1. Field of the Invention
The present invention relates to a system and method for providing released energy to perform work. More particularly, the system and method of the present invention use hydrogen peroxide as an energy source in electric power and/or propulsion systems. Most particularly, the hydrogen peroxide provides motive/stationary and electrical power, and environmental conditioning to vehicles, vessels, aircraft and/or spacecraft.
2. Brief Description of the Related Art
Currently, motive power of carriers such as land vehicles, aircraft and/or maritime vessels require power generation which is dependent on conventional systems such as non-renewable fossil fuel or battery discharge. This power generation is inefficient and produces toxic waste products, such as carbon monoxide. Engines use the available atmosphere to combine with the fuel for combustion. Although filters or converters are used on vehicles, and scrubbers are commonly installed on board vessels, safety hazards remain problematic with these fuels. Efficiencies have increased with conventional fuels, however, with the large number of carriers in use today, even minimal amounts of an emitted toxicant becomes cumulatively handful. In addition to environmental contamination, fossil fuels such as gasoline present other problems. Fuels need to be transported to distribution centers. Several types of fossil fuels are used, which add to the logistical complexity. There is also a global limitation of the fossil fuels available which may be refined into a power source.
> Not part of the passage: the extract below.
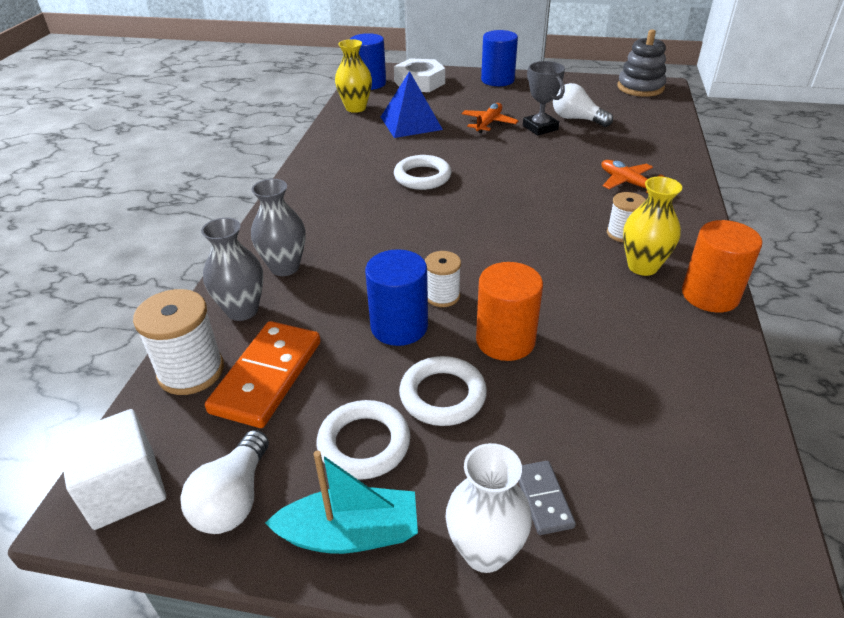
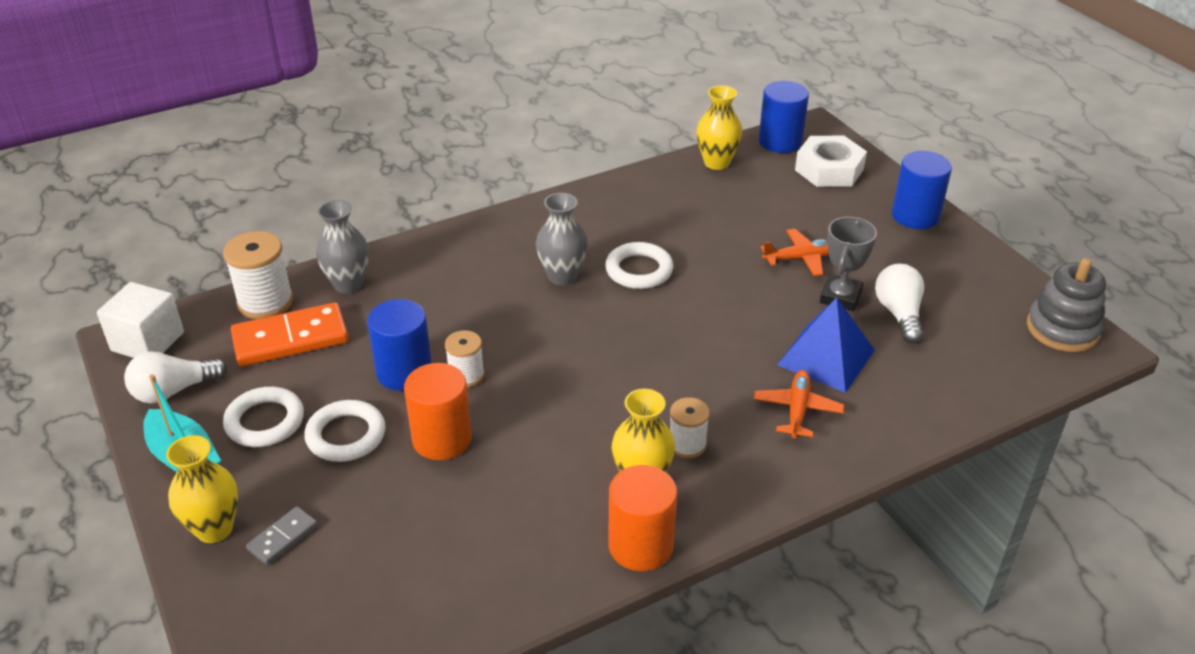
camera: 50 degrees right, 0 degrees up
grey vase [251,179,306,276] -> grey vase moved to [536,193,588,285]
blue pyramid [381,71,443,138] -> blue pyramid moved to [777,297,875,393]
white vase [445,443,532,573] -> yellow vase [166,435,238,543]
Within a military operation, several types of carriers are used, including vehicles such as tanks, motorcycles, trains and armored personnel carriers, aircraft such as helicopters, jets, unmanned aerial vehicles, and maritime vessels such as cargo transports, boats, swimmer delivery vehicles and warships. Generally, these carriers require differing types of fossil fuels. Transporting fuel to an operational area imposes severe logistics burdens and operational expense. Having to provide various types of fuel significantly increases this burden. In addition to the increased coordination of routing the fuels to specific locations and units, special ships and aircraft are required to transport the fuels. This decreases the available sealift and airlift capabilities for a military force structure.
At sea, fuel replenishment is logistically difficult. Underway refueling of warships requires that fuel supply ships transfer fuel while hoses are connected between the warship and supply ship. Ships must coordinate rendevous points and schedules, which may interfere with operational demands. During the refueling operation, high seas or inclement weather may increase risk for an already dangerous but necessary operation. On board maritime vessels, power systems consume the available atmosphere, or require bottled oxidizers, and emit noxious exhaust products. For maritime platforms, these toxic by-products present immediate habitability concerns. For maritime platforms such as submarines, submersibles and the like, health and safety concerns become acute. Having additional supplies of breathable air on board decreases the amount of available space useful for other purposes, such as equipment, personnel, or supplies.
Many types of fossil fuel produce a signature or residue, either thermal or chemical, which identifies the location of a carrier, such as a vehicle on land or vessel at sea. This provides an adversary with monitoring and targeting information. Additionally, power generation from many of these fuel sources does not provide a silent powering system, which also discloses the location of the carrier.
Some carriers use battery power or traditional fuel cells for propulsion, and many of the carriers which use fossil fuels for propulsion use battery power for auxiliary systems. Alternative and hybrid systems increase logistical and maintenance problems, as well as weight and integration problems. For example, battery power provided to amphibious delivery vehicles yields low energy shaft work, and hydrogen gas with acid vapors may escape into a confined living space.
Hydrogen peroxide has been successfully used as an oxidizer source for U.S. Navy torpedo propulsion systems, U.S.A.F. attitude control thruster on the X-15, and for reaction control thrusters on the NASA Scout launch vehicles and Mercury spacecraft. However, hydrogen peroxide has not been used as a sole power source for primary and auxiliary systems on carriers.
There is a need in the art to provide a consolidated non-toxic source of power. In addition to providing a uniform power source, an environmentally clean motive power source for various types of carriers and stationary systems is needed.